┌────────

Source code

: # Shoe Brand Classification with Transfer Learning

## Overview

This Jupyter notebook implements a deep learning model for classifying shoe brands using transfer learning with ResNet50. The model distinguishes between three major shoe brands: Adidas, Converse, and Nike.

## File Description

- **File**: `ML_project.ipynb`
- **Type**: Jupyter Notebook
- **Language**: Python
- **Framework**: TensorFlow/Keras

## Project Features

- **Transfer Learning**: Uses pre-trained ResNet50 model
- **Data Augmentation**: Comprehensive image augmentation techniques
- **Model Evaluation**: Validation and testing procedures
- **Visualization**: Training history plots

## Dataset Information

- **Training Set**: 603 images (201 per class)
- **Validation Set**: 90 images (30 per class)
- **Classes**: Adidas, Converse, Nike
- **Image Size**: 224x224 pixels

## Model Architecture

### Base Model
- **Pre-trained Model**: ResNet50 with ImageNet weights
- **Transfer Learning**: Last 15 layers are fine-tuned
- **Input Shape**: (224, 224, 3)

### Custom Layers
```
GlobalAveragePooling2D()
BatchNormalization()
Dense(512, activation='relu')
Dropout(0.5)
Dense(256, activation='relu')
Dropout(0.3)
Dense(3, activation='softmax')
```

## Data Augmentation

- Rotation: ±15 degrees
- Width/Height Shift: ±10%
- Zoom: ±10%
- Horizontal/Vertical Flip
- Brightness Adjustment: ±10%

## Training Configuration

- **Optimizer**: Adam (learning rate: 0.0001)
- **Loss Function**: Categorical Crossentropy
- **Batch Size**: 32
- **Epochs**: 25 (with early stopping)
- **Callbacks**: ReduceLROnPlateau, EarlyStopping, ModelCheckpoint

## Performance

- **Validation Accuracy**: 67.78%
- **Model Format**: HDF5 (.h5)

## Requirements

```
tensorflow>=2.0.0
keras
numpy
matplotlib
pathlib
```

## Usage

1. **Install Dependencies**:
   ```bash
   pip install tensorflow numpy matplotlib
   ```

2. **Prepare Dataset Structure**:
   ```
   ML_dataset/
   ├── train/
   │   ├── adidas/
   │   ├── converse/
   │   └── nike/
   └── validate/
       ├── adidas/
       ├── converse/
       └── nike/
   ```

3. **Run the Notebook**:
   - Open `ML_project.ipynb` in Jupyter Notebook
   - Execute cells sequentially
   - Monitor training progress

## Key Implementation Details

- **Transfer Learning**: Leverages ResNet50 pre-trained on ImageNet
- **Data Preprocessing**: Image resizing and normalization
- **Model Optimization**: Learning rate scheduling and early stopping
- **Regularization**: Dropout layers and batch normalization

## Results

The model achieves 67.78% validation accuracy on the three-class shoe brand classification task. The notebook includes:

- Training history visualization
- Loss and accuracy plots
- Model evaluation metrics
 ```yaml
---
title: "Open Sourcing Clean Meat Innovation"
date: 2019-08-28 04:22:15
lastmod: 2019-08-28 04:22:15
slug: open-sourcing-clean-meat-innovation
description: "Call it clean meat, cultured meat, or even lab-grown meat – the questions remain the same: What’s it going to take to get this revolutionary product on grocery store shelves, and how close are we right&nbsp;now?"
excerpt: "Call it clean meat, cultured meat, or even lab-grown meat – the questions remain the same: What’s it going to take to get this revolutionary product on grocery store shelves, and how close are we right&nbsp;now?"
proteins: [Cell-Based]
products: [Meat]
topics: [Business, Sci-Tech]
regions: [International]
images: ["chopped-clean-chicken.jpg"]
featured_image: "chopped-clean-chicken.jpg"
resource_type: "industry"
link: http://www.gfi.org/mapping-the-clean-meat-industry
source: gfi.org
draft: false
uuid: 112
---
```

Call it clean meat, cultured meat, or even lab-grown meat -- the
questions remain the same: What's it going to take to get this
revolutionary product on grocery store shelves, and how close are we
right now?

└────────

Action item
Nothing in the records should change when you repeat them all.

Response to the task
Source code

: # Shoe Brand Classification with Transfer Learning

## Overview

This Jupyter notebook implements a deep learning model for classifying shoe brands using transfer learning with ResNet50. The model distinguishes between three major shoe brands: Adidas, Converse, and Nike.

## File Description

- **File**: `ML_project.ipynb`
- **Type**: Jupyter Notebook
- **Language**: Python
- **Framework**: TensorFlow/Keras

## Project Features

- **Transfer Learning**: Uses pre-trained ResNet50 model
- **Data Augmentation**: Comprehensive image augmentation techniques
- **Model Evaluation**: Validation and testing procedures
- **Visualization**: Training history plots

## Dataset Information

- **Training Set**: 603 images (201 per class)
- **Validation Set**: 90 images (30 per class)
- **Classes**: Adidas, Converse, Nike
- **Image Size**: 224x224 pixels

## Model Architecture

### Base Model
- **Pre-trained Model**: ResNet50 with ImageNet weights
- **Transfer Learning**: Last 15 layers are fine-tuned
- **Input Shape**: (224, 224, 3)

### Custom Layers
```
GlobalAveragePooling2D()
BatchNormalization()
Dense(512, activation='relu')
Dropout(0.5)
Dense(256, activation='relu')
Dropout(0.3)
Dense(3, activation='softmax')
```

## Data Augmentation

- Rotation: ±15 degrees
- Width/Height Shift: ±10%
- Zoom: ±10%
- Horizontal/Vertical Flip
- Brightness Adjustment: ±10%

## Training Configuration

- **Optimizer**: Adam (learning rate: 0.0001)
- **Loss Function**: Categorical Crossentropy
- **Batch Size**: 32
- **Epochs**: 25 (with early stopping)
- **Callbacks**: ReduceLROnPlateau, EarlyStopping, ModelCheckpoint

## Performance

- **Validation Accuracy**: 67.78%
- **Model Format**: HDF5 (.h5)

## Requirements

```
tensorflow>=2.0.0
keras
numpy
matplotlib
pathlib
```

## Usage

1. **Install Dependencies**:
   ```bash
   pip install tensorflow numpy matplotlib
   ```

2. **Prepare Dataset Structure**:
   ```
   ML_dataset/
   ├── train/
   │   ├── adidas/
   │   ├── converse/
   │   └── nike/
   └── validate/
       ├── adidas/
       ├── converse/
       └── nike/
   ```

3. **Run the Notebook**:
   - Open `ML_project.ipynb` in Jupyter Notebook
   - Execute cells sequentially
   - Monitor training progress

## Key Implementation Details

- **Transfer Learning**: Leverages ResNet50 pre-trained on ImageNet
- **Data Preprocessing**: Image resizing and normalization
- **Model Optimization**: Learning rate scheduling and early stopping
- **Regularization**: Dropout layers and batch normalization

## Results

The model achieves 67.78% validation accuracy on the three-class shoe brand classification task. The notebook includes:

- Training history visualization
- Loss and accuracy plots
- Model evaluation metrics
 ```yaml
---
title: "Open Sourcing Clean Meat Innovation"
date: 2019-08-28 04:22:15
lastmod: 2019-08-28 04:22:15
slug: open-sourcing-clean-meat-innovation
description: "Call it clean meat, cultured meat, or even lab-grown meat – the questions remain the same: What’s it going to take to get this revolutionary product on grocery store shelves, and how close are we right&nbsp;now?"
excerpt: "Call it clean meat, cultured meat, or even lab-grown meat – the questions remain the same: What’s it going to take to get this revolutionary product on grocery store shelves, and how close are we right&nbsp;now?"
proteins: [Cell-Based]
products: [Meat]
topics: [Business, Sci-Tech]
regions: [International]
images: ["chopped-clean-chicken.jpg"]
featured_image: "chopped-clean-chicken.jpg"
resource_type: "industry"
link: http://www.gfi.org/mapping-the-clean-meat-industry
source: gfi.org
draft: false
uuid: 112
---
```

Call it clean meat, cultured meat, or even lab-grown meat -- the
questions remain the same: What's it going to take to get this
revolutionary product on grocery store shelves, and how close are we
right now?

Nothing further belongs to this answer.